An even more effective means would be to proxy the incoming IIP URL through a server-side script that contains a special key appended to the request. For example, instead of setting the IIP Image Server URL in the Diva settings to go directly to the IIP Image Server, e.g.,:

iipServerBaseUrl: "http://example.com/fcgi-bin/iipsrv.fcgi?FIF=/images/book/"

you could proxy it through a PHP or Python script running on the server:

iipServerBaseUrl: "http://example.com/fcgi-bin/imageserve.php?FIF=/images/book/"

This imageserve.php could then pass all IIP arguments transparently through to the image server, but append a "secret" key to the request.
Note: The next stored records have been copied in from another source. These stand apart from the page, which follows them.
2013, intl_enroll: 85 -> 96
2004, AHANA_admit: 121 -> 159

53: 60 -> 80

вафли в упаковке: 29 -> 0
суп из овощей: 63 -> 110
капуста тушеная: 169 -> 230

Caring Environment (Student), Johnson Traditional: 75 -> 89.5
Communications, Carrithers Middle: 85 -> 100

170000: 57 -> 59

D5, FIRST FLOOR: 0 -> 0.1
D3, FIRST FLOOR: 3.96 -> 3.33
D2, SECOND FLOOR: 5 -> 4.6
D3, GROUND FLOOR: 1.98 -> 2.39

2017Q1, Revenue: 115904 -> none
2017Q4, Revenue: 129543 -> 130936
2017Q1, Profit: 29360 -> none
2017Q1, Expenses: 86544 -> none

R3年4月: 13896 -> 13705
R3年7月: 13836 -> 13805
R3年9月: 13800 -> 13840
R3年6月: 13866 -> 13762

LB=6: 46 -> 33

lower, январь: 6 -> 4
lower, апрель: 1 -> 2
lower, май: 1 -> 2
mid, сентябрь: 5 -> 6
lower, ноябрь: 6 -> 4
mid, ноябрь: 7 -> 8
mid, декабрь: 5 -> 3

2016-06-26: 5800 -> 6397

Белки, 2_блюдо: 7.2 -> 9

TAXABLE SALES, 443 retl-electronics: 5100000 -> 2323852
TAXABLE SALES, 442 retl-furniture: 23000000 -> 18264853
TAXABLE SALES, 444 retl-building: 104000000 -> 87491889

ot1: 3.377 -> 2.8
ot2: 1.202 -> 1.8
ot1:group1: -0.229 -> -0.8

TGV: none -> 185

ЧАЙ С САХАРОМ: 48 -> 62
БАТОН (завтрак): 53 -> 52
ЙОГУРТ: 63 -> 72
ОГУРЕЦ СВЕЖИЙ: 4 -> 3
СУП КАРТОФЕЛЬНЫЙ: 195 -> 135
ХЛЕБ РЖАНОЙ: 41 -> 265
So the actual request to the image server would be:

"http://example.com/fcgi-bin/iipsrv.fcgi?FIF=/images/book/&HEI=291&CVT=JPG&SECRET=mysecretword"

Then, employing the same method used to check the incoming Referrer header shown above, the webserver can be configured to only accept requests that contain the SECRET query parameter.

location /fcgi-bin/ {
   if ($args !~ "SECRET=mysecretword" ) {
      return 405;
   }
   proxy_pass http://localhost:9000/fcgi-bin/;
}

To bypass this the user would need to know the correct value for the SECRET parameter; however, since the PHP or Python proxy script is executed on the server, the SECRET parameter will not be exposed to the public and IIP will ignore it.

While this method is more effective, it means that every incoming request will need to be processed by a script, thereby injecting the PHP or Python interpreter in the "middle" and potentially slowing down response time. The effect of this, however, should be minimal.